▶ Instructions to follow:
Repeat word for word the lines of the material below, starting with the line containing "left hip: (122, 399, 4)" and going on through the line containing "left wrist: (228, 299, -4)", both of those included.

Keypoint coordinate data:

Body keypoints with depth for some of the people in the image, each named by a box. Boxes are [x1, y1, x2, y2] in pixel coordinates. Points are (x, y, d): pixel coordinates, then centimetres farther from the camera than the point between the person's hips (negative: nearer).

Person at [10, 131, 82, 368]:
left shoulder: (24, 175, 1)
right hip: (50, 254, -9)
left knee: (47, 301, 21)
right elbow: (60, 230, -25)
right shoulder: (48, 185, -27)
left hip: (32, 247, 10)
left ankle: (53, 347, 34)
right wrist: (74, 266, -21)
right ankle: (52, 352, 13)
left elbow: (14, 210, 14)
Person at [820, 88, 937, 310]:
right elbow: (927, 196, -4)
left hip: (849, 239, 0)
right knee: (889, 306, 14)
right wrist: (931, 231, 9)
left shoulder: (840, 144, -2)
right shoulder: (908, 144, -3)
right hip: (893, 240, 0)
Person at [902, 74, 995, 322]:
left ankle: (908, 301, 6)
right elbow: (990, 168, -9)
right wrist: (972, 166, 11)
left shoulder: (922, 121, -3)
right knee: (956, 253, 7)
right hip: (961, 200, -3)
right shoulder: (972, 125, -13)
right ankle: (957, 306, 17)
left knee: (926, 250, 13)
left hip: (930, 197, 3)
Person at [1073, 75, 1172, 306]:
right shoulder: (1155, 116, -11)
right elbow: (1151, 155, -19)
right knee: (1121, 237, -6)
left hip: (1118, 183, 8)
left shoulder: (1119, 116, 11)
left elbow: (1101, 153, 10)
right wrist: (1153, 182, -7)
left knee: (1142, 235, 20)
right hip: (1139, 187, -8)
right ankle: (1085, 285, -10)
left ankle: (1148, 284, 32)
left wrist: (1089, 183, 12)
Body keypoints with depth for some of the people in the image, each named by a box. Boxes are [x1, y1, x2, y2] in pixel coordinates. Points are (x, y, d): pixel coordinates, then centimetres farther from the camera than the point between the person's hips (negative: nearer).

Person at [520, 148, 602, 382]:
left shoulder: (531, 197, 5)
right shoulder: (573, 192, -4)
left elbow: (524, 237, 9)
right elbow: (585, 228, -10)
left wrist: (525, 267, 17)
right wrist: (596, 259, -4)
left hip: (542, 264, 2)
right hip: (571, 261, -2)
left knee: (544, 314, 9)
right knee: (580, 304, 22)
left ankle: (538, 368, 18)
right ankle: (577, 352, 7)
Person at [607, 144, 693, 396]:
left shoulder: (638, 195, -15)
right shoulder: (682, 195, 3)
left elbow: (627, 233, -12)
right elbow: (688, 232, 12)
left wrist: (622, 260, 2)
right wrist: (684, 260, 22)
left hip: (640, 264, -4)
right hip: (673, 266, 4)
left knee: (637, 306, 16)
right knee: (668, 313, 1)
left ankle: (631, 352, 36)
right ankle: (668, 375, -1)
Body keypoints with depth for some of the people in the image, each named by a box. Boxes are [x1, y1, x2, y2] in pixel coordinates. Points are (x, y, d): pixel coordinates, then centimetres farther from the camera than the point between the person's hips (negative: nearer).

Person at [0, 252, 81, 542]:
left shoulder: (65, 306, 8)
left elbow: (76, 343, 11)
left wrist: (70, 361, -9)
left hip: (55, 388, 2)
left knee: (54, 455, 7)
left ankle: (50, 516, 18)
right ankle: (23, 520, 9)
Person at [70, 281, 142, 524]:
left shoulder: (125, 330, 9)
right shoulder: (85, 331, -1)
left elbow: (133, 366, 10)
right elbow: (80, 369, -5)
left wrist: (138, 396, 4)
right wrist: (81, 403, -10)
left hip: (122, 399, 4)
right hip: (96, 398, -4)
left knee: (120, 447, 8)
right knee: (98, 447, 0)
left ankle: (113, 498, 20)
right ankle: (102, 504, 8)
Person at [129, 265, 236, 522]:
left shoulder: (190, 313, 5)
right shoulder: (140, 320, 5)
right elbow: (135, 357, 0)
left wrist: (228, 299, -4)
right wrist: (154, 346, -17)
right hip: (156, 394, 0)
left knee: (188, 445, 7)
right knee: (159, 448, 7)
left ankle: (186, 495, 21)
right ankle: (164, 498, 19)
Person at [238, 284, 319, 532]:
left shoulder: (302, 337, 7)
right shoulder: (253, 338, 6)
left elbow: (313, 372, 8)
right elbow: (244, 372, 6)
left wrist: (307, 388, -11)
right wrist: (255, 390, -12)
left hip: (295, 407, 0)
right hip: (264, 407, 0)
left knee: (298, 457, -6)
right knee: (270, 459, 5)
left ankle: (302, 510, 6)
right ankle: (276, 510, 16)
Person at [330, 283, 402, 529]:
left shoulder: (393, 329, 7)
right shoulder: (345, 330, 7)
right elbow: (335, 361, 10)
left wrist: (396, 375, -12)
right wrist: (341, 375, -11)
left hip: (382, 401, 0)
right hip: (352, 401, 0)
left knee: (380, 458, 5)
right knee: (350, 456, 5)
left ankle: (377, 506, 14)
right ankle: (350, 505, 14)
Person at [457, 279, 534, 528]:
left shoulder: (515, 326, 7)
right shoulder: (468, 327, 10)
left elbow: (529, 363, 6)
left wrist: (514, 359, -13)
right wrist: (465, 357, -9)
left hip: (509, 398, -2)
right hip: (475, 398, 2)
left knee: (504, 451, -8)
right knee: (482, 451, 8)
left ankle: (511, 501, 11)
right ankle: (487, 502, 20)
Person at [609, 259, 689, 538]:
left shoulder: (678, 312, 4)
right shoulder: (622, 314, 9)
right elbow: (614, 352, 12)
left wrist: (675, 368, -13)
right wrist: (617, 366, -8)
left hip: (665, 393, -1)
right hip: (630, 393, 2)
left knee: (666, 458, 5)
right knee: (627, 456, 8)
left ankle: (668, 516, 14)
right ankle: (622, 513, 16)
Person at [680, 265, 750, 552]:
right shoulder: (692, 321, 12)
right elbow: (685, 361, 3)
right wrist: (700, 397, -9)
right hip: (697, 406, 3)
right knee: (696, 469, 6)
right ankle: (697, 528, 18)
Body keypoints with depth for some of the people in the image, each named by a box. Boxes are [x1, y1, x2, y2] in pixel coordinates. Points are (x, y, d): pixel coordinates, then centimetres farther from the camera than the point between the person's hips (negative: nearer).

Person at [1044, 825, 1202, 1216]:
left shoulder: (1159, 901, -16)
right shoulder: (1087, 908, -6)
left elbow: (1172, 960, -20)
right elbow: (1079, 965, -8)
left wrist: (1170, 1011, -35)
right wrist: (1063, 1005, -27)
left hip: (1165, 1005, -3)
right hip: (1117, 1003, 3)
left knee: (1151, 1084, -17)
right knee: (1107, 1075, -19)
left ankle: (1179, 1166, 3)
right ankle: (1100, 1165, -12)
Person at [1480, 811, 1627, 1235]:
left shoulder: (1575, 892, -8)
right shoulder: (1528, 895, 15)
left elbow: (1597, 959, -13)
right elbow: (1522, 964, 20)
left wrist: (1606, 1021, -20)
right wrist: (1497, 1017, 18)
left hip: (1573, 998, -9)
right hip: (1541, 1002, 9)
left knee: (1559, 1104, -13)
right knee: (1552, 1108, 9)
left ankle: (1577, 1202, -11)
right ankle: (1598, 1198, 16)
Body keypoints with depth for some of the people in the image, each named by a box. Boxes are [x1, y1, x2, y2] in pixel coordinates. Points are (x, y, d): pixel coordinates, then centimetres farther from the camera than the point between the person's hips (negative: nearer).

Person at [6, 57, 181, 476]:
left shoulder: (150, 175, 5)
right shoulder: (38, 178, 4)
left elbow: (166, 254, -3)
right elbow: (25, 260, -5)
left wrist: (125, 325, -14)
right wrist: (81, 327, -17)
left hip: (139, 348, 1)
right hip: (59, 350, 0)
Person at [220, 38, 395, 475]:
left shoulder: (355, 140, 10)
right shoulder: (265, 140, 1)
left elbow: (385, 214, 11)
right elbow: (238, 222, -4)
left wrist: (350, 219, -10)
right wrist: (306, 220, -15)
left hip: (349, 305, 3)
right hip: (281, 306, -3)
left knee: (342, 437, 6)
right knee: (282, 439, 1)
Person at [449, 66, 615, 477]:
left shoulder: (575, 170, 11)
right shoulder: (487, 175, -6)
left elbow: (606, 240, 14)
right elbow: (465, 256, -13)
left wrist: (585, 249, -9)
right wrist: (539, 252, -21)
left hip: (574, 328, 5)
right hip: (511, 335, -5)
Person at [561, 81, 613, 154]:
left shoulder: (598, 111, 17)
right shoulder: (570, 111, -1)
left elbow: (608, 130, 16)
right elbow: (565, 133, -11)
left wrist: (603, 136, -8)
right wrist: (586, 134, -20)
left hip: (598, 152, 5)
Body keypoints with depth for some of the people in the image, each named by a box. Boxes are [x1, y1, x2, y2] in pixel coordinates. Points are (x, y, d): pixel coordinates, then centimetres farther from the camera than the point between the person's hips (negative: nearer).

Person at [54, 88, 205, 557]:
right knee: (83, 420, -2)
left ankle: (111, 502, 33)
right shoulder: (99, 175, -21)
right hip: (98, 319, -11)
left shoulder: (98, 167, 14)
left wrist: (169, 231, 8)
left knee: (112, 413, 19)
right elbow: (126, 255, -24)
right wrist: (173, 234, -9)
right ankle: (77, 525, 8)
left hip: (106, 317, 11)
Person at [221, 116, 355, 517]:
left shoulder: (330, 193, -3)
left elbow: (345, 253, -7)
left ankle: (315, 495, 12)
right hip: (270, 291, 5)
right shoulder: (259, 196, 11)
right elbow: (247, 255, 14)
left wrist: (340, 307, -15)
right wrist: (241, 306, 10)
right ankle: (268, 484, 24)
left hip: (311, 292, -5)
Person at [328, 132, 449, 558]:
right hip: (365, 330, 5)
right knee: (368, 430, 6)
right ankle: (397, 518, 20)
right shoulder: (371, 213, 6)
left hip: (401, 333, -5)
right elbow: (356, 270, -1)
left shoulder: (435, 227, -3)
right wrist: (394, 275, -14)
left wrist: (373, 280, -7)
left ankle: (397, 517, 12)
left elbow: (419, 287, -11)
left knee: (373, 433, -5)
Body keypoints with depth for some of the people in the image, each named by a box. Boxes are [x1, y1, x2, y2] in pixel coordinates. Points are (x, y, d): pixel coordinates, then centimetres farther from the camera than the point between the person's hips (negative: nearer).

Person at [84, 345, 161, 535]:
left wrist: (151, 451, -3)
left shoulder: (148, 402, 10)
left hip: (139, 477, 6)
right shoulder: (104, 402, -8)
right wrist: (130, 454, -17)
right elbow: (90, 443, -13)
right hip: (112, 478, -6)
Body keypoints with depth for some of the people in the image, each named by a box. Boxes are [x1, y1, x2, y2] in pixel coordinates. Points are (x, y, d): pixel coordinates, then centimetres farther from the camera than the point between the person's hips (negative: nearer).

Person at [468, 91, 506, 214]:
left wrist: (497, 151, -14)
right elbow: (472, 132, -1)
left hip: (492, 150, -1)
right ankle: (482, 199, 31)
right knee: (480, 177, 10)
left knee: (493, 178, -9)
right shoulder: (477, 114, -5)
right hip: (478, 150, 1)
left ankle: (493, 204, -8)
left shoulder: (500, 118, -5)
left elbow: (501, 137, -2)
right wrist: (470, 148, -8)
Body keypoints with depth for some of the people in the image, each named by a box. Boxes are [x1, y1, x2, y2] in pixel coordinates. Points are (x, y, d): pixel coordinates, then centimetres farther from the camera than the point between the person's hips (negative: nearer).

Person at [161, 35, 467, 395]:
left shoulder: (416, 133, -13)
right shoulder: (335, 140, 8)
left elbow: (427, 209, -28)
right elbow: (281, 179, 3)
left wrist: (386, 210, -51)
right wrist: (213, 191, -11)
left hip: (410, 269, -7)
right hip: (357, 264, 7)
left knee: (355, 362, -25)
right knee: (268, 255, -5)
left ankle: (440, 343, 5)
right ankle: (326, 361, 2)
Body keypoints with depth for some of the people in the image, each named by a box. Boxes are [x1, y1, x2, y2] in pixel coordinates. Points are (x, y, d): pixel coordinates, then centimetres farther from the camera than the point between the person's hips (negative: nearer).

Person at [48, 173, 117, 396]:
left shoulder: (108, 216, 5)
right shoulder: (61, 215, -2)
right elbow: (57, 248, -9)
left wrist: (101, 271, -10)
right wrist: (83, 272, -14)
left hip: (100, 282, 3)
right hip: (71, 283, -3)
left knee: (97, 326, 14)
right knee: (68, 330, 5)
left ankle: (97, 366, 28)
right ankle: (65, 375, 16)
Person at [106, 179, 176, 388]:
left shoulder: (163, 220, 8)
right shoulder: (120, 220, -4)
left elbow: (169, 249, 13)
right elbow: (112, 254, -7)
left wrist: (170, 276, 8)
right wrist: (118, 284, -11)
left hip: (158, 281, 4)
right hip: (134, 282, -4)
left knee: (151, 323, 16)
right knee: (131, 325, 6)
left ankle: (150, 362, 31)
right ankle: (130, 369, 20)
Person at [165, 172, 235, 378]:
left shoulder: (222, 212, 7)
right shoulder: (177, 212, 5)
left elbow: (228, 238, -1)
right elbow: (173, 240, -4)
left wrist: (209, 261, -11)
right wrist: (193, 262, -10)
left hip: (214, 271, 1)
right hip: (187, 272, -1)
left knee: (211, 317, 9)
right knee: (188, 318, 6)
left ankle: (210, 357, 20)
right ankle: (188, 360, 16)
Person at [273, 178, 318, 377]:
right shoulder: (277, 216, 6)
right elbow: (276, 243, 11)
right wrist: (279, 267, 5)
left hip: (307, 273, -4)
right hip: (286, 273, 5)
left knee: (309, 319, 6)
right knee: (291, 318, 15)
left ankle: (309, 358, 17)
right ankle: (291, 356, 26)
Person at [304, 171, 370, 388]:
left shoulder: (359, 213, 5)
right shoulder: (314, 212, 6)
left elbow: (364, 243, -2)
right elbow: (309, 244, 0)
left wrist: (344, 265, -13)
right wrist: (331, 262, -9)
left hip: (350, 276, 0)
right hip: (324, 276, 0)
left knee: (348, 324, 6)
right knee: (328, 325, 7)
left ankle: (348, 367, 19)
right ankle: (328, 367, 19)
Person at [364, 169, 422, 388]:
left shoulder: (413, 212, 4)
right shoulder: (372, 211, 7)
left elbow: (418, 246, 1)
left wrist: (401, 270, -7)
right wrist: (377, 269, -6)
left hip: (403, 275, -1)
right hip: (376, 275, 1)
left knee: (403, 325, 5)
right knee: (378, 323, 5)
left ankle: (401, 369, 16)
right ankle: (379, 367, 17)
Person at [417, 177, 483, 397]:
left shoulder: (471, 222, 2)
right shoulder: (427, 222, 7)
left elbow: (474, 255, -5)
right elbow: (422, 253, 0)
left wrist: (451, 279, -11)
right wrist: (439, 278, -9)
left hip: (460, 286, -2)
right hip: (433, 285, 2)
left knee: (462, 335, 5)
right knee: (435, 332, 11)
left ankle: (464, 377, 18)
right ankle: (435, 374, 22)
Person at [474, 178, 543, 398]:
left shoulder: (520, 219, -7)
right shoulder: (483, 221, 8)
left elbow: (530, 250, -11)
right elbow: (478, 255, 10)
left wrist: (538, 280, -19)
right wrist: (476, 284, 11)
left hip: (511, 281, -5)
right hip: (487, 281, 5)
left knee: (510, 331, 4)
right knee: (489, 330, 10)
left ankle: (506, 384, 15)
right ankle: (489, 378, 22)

▶ Task answer:
left hip: (122, 399, 4)
right hip: (96, 398, -4)
left knee: (120, 447, 8)
right knee: (98, 447, 0)
left ankle: (113, 498, 20)
right ankle: (102, 504, 8)
Person at [129, 265, 236, 522]:
left shoulder: (190, 313, 5)
right shoulder: (140, 320, 5)
right elbow: (135, 357, 0)
left wrist: (228, 299, -4)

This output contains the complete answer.